In order to maintain a true, profound, healthy and truly living relationship between the human person and God, dialogue — constant contact — is absolutely essential. And in order to enjoy a true dialogue with the Lord, we need to spend time in his company, exactly as we do with our friends and our loved ones.

And it is precisely this that is often lacking in the life of the sincere and faithful Catholic of whom we spoke in the beginning. Indeed, many believe firmly in God and are faithful to the obligations that derive from our faith, the commandments, Mass, etc. Unfortunately, in spite of this, for some, God remains more a concept than the subject of a personal relationship.

But to grow spiritually, to become what God wants us to be, it is absolutely essential that we have a personal relationship with him — so we need to spend quality time with him every day, in order to maintain, deepen and strengthen our relationship with our Creator.

 

Means of Dialogue

What must we do, then, if we really wish to spend time with Jesus, the incarnate Son, who reveals God to us (John 1:18)? It is not at all complicated or difficult.

We need simply to imitate Mary of Bethany, who left everything else in order to come and sit at his feet (Luke 10:39). Just as she did, we need to reserve a few minutes of our day, however busy and overloaded it might be, in order to withdraw from everything else, to be silent and to remain seated at his feet.

We need to be alone with him, the eternal Guest of our soul and our only true treasure. When we do this, we are simply following Jesus’ advice: "When you pray, go to your inner room, close the door, and pray to your Father in secret" (Matthew 6:6).

And St. John of the Cross, the great master of mystical prayer, in his Ascent of Mount Carmel, advises us to choose the place for our prayer that offers the least distractions to our senses and to our spirit as it turns to God.

In like manner, St. Ignatius of Loyola reminds us, in his Spiritual Exercises, that "the more our soul finds itself alone and isolated, the more apt it makes itself to approach and to reach its Creator and Lord."

In these most precious — and most fruitful — moments of our day, we need to abandon all thoughts of the world and created things. We must put them far from our hearts, which we must reserve exclusively for God.

As we know, those who love each other profoundly have no need to speak constantly. It is quite enough for them that they should just be together, totally present to each other. The deepest love is often silent. We should be content to be silent with our God.

To spend time with Jesus, then, we may take the New Testament or a book such as The Imitation of Christ and withdraw to a quiet corner, where, slowly, contemplatively, we read a passage from our chosen text and listen to the word of God, being attentive to whatever the Lord might wish to communicate to us through the text.

If the text inspires us to speak to him, we can speak freely, in complete confidence, but it is not essential to speak.
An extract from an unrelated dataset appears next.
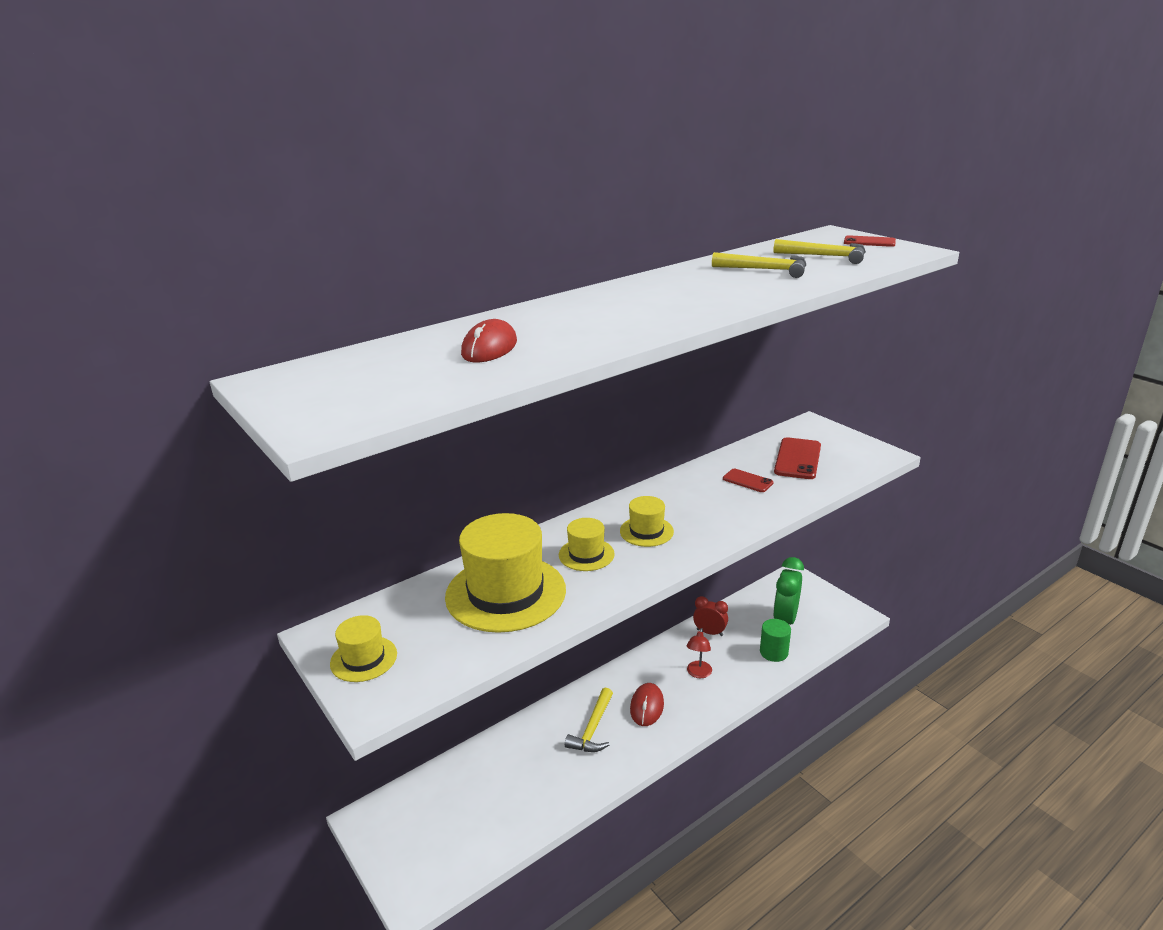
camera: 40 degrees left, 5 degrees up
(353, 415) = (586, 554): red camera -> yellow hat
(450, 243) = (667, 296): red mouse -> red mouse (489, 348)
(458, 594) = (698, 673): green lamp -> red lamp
Indeed, we may simply rest in his presence, grateful for the divine Love that he so abundantly bestows upon us (appropriate to recall at Thanksgiving time).

 

The Fruit of Dialogue

Just 15 minutes spent with the Lord every day will change our lives in a marvelous and mysterious manner.

Jesus will become more important to us than anything or anyone else. And it is right and good that it should be so!

Did he not say that whoever loves father, mother or children more than him is not worthy of him (Matthew 10:37)?

Jesus will become someone whom we really know, someone who loves us infinitely and whom we shall learn to love more.

Our daily dialogue with the Lord will help us to accomplish this, because, in the time that we spend with him, Jesus will teach us to love as he himself loves.

But for this to happen, we need to be faithful to the 15 minutes that we spend with him.

And if we are faithful to this practice, we shall discover one day that we have become a different person, someone who lives on a different level, who lives in constant union with God. And then we shall understand that these minutes spent with Jesus every day have not only changed our lives — they have enriched them immeasurably.

Jesuit Father James Duncan writes from Belgium.